This may not be so much a problem of PCI, as opposed to a problem with how PCI is used by the merchants, banks, and Visa/Mastercard. No one wants to eat these costs, and the less-skilled persons (merchants) end up being responsible for highly technical issues.

Definitely a story to keep an eye on.

india gov backdoors into mobile devices

If you don’t think this sort of backdoor stuff happens as a requirement to do business with communications networks (and increasingly technology devices), you’re not keeping up with the times.

The memo suggests that, “in exchange for the Indian market presence” mobile device manufacturers, including RIM, Nokia, and Apple (collectively defined in the document as “RINOA”) have agreed to provide backdoor access on their devices.

Communications eavesdropping, device backdoors, and external/subpoena access to data should always be on your mind. No site or company is going to risk those recriminations on your behalf when pressed.

overhack on network log monitoring

Network traffic analysis and log analysis post is up over at OverHack. Good stuff, and I completely agree with the intro paragraph.

Doing actual log analysis is trickier than most supervisors think it is. You want to know when someone gains domain admin rights, eh? Ok, you have to watch all created accounts. You have to watch for existing account changes that slide an account into the domain admins group, or into any other group nested inside there. You have to watch for someone sliding a group into the domain admins group. You have to watch for strange account usage and failed logins to any accounts in the domain admins group. And you can’t just look for suspicious things, but you should track down every instance, even if it appears to match your account naming schemes.

Oh, and you can’t just do this once a week with a delta on accounts present. If an attacker created an account, used it, and then deleted it, will you notice? And we’re just talking about one (important) sliver of log data!

(Collected data)
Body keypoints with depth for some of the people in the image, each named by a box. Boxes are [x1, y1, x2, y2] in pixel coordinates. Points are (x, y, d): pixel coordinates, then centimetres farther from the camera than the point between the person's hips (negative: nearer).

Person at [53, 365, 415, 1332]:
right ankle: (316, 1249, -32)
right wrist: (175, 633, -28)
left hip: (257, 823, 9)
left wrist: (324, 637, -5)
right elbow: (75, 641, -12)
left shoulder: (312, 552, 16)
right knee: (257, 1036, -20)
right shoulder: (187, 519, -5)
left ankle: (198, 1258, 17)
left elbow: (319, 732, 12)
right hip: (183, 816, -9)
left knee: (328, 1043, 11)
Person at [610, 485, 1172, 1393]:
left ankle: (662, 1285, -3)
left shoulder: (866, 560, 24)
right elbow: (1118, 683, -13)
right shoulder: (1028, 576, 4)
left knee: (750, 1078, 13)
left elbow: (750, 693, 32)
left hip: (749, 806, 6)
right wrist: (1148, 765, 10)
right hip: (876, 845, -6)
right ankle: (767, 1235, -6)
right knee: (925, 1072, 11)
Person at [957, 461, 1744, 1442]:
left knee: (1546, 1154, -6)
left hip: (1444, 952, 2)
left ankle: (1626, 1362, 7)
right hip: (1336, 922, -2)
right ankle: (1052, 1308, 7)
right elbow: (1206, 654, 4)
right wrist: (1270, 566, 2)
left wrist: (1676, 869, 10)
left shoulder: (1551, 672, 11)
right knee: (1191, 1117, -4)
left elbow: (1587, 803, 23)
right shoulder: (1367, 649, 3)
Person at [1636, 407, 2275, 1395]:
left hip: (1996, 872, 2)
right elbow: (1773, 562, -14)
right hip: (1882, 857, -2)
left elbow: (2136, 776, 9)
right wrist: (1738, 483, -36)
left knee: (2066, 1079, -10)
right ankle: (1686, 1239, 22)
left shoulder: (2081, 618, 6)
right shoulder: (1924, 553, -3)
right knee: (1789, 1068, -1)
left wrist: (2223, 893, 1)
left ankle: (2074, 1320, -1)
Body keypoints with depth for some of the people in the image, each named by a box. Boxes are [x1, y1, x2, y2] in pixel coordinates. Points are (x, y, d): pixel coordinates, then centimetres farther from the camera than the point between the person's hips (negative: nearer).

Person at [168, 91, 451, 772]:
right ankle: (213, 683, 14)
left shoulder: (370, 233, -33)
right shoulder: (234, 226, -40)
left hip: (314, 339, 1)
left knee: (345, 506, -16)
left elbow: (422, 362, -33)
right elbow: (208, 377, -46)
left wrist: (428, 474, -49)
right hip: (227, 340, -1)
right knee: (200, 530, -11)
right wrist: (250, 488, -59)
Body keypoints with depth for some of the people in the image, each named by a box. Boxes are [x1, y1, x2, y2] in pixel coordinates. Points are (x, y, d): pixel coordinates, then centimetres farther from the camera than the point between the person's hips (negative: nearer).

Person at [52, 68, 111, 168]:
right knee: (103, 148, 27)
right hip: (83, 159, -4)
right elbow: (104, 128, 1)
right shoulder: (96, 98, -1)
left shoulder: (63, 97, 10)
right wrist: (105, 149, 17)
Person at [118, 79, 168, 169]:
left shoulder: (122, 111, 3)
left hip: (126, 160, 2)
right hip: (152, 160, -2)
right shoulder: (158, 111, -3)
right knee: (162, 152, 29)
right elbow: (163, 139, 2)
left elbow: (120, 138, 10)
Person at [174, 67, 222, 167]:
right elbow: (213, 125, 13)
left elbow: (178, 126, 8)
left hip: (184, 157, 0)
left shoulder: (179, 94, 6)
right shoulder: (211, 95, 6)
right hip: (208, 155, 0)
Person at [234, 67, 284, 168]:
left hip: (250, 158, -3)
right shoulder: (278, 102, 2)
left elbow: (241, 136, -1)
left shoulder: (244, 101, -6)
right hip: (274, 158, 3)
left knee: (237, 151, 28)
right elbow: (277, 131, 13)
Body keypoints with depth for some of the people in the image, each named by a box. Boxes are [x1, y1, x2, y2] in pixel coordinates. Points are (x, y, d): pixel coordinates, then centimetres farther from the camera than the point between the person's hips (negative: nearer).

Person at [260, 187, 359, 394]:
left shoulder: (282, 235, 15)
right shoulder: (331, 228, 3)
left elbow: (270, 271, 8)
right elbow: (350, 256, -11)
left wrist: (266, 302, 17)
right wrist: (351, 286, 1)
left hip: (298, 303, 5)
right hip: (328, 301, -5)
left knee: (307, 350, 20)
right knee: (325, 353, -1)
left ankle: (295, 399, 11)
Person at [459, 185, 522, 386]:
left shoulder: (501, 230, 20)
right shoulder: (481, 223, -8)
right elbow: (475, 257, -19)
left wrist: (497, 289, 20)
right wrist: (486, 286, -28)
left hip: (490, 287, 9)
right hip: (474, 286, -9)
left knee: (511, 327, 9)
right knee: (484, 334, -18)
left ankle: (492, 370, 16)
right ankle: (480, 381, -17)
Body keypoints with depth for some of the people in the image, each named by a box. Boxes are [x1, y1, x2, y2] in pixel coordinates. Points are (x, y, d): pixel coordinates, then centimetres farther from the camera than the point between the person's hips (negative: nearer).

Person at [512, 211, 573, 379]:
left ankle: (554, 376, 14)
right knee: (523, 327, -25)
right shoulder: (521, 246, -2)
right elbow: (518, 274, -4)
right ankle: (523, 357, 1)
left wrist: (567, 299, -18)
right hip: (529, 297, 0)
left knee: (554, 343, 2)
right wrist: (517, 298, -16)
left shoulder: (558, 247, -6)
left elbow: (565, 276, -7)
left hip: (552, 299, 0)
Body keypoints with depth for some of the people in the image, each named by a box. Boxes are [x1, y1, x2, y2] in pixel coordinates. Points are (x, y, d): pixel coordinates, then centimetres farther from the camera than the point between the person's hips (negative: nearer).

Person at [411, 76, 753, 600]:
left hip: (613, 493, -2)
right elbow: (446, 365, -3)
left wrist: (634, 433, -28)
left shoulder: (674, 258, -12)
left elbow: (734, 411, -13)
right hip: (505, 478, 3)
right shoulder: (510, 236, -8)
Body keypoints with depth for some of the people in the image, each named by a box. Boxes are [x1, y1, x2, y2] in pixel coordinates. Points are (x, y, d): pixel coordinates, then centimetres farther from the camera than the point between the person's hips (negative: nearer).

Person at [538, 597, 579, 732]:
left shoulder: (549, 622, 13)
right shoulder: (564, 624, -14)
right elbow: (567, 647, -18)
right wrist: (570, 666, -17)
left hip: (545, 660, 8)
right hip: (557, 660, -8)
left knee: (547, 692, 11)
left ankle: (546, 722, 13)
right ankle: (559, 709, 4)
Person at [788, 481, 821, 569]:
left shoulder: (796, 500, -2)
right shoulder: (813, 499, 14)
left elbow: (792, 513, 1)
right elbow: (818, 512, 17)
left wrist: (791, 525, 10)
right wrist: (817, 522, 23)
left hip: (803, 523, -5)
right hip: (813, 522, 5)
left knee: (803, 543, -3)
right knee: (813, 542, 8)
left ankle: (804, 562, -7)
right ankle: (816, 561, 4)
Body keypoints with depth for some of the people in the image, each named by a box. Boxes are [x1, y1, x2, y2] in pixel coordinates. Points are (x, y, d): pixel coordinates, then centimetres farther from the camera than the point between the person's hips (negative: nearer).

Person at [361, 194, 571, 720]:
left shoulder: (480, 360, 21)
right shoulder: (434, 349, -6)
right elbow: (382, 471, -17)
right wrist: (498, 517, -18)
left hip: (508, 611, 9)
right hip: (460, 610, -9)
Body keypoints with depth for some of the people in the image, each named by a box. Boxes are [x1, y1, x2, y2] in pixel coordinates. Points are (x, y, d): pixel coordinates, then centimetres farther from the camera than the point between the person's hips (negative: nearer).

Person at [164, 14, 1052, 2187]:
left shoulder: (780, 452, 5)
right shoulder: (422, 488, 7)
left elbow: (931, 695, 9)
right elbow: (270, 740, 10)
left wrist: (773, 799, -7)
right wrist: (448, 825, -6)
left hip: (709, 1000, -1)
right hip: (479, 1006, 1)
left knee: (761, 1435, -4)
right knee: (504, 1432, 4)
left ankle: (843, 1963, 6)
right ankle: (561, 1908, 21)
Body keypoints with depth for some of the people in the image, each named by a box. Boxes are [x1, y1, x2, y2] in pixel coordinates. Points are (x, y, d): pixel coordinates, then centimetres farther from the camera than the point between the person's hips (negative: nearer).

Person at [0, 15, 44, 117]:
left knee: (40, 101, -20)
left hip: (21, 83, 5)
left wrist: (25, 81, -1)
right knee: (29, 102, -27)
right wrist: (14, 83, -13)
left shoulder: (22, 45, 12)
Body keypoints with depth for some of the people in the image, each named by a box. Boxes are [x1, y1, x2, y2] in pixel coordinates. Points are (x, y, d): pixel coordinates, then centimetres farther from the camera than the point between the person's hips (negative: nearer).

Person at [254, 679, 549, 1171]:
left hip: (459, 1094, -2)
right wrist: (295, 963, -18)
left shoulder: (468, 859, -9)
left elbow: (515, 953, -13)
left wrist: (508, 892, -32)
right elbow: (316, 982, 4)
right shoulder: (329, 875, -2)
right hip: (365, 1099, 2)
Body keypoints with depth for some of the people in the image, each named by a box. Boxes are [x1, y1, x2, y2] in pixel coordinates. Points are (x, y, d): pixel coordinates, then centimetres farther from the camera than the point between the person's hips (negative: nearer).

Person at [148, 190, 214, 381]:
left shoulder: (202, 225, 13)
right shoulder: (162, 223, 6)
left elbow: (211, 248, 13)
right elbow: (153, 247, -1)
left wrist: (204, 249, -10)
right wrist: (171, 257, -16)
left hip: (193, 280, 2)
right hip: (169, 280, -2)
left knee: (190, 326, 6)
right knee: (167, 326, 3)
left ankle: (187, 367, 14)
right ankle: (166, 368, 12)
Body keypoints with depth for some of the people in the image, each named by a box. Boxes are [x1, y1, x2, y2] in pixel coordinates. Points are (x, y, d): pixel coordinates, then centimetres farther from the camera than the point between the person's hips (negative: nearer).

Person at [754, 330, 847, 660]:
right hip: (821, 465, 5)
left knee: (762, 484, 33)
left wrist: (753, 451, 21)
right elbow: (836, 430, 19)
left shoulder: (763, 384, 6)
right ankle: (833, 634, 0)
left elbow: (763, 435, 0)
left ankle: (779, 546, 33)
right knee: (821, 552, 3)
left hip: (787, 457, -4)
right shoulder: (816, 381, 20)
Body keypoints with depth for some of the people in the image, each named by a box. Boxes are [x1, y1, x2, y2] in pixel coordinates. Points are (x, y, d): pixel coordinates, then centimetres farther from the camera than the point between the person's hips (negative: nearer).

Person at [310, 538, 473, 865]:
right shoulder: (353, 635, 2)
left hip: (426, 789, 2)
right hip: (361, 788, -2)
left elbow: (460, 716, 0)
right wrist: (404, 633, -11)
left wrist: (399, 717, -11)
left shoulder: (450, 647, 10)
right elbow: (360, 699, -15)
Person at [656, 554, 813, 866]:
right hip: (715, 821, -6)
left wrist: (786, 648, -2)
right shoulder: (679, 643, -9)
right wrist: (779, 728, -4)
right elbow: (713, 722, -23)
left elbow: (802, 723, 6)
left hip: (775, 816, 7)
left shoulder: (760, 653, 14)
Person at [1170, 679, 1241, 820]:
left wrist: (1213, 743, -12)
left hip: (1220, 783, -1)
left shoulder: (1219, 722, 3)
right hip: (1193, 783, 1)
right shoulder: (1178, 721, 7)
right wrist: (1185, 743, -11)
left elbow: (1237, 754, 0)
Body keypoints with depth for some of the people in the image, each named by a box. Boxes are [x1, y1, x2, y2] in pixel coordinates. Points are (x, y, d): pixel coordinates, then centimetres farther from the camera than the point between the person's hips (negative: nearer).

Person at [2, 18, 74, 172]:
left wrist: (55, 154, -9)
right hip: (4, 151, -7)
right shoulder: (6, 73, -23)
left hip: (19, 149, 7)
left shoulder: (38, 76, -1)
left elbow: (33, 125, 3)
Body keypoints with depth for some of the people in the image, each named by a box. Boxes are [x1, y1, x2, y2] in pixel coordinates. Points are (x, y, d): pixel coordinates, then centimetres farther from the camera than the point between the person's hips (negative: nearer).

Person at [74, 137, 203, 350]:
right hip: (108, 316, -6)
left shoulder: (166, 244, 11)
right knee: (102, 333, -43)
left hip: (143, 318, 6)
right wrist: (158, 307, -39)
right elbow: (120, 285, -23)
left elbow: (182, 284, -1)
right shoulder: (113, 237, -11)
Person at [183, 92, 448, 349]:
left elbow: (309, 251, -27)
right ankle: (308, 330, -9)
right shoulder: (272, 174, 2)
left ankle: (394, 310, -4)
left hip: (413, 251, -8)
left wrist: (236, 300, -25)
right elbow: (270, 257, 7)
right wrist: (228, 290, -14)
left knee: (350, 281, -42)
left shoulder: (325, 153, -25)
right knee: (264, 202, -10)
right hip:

What you will do.
Copy the entire security roundup word for word.

Output of the exercise.
This may not be so much a problem of PCI, as opposed to a problem with how PCI is used by the merchants, banks, and Visa/Mastercard. No one wants to eat these costs, and the less-skilled persons (merchants) end up being responsible for highly technical issues.

Definitely a story to keep an eye on.

india gov backdoors into mobile devices

If you don’t think this sort of backdoor stuff happens as a requirement to do business with communications networks (and increasingly technology devices), you’re not keeping up with the times.

The memo suggests that, “in exchange for the Indian market presence” mobile device manufacturers, including RIM, Nokia, and Apple (collectively defined in the document as “RINOA”) have agreed to provide backdoor access on their devices.

Communications eavesdropping, device backdoors, and external/subpoena access to data should always be on your mind. No site or company is going to risk those recriminations on your behalf when pressed.

overhack on network log monitoring

Network traffic analysis and log analysis post is up over at OverHack. Good stuff, and I completely agree with the intro paragraph.

Doing actual log analysis is trickier than most supervisors think it is. You want to know when someone gains domain admin rights, eh? Ok, you have to watch all created accounts. You have to watch for existing account changes that slide an account into the domain admins group, or into any other group nested inside there. You have to watch for someone sliding a group into the domain admins group. You have to watch for strange account usage and failed logins to any accounts in the domain admins group. And you can’t just look for suspicious things, but you should track down every instance, even if it appears to match your account naming schemes.

Oh, and you can’t just do this once a week with a delta on accounts present. If an attacker created an account, used it, and then deleted it, will you notice? And we’re just talking about one (important) sliver of log data!